High profile dismissals include former FBI Director James Comey, Press Secretary Sean Spicer, and Chief Strategist Steve Bannon – implying that for the former Apprentice star, “you’re fired” may be more than just a catch-phrase.
Being a multi-billion dollar businessman, most would expect President Trump to excel in managing the economy. This week, Swiss bank UBS gave Trump’s policies credit for a growing U.S. economy – while employment and job creation were relatively stable under Obama have continued at a similar rate over the past year, Trump’s key policy differences are tax reform and an optimism that has encouraged business investment and boosted consumer confidence.

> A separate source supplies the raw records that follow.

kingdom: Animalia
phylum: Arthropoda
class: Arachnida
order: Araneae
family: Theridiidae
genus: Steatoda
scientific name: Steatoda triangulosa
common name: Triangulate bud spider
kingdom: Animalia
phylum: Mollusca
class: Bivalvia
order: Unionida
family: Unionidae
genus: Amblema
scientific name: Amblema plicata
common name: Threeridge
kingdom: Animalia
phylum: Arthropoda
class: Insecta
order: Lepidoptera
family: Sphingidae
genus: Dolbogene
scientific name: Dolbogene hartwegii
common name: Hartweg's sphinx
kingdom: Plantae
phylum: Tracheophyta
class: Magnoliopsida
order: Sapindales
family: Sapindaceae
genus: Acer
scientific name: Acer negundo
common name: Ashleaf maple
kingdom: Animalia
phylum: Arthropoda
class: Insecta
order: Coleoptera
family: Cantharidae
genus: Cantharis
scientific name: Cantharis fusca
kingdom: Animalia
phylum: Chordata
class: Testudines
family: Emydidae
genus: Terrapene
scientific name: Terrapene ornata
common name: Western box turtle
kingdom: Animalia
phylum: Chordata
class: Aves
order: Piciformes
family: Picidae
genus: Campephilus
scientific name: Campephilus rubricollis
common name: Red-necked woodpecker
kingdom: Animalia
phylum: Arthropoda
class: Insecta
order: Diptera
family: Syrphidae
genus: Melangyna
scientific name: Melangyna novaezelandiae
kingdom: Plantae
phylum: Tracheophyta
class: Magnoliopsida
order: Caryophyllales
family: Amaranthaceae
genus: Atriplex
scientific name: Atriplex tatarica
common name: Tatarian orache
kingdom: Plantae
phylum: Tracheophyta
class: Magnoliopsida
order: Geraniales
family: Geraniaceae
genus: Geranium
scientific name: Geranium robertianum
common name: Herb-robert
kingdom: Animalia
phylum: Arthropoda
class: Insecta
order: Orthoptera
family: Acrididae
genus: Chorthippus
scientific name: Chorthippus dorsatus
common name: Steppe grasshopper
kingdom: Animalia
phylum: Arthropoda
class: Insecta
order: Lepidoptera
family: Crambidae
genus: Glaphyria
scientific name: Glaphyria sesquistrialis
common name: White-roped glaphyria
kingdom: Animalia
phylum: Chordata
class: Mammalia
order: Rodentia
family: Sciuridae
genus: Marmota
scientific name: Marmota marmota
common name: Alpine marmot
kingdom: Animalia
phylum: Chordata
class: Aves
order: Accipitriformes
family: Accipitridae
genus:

Jobs created: 1.84 million
Stock market growth: 25.5%
Wage growth: 2.3%
GDP growth: 3.1%
A Numbers Game
The President’s first year in office has by no means been smooth sailing; there have been victories and defeats. The number of feuds, protests, and negative news coverage has been huge, but at the very least, Trump has worked solidly to achieve the campaign promises he made to voters – surely that should be the first job of any elected representative? Here are a few more statistics that could be used to describe the first year of the Trump administration:
Countries visited: 14
Foreign leaders entertained: 24
Sexual misconduct accusers: 19
Evidence proving sexual misconduct: 0
Investigations into collusion with foreign governments: 1
Evidence proving collusion with foreign governments: 0
When reviewing these numbers in toto it does seem that the president is moving and shaking things up in The Swamp. And that, dear readers, is precisely what he set out to do.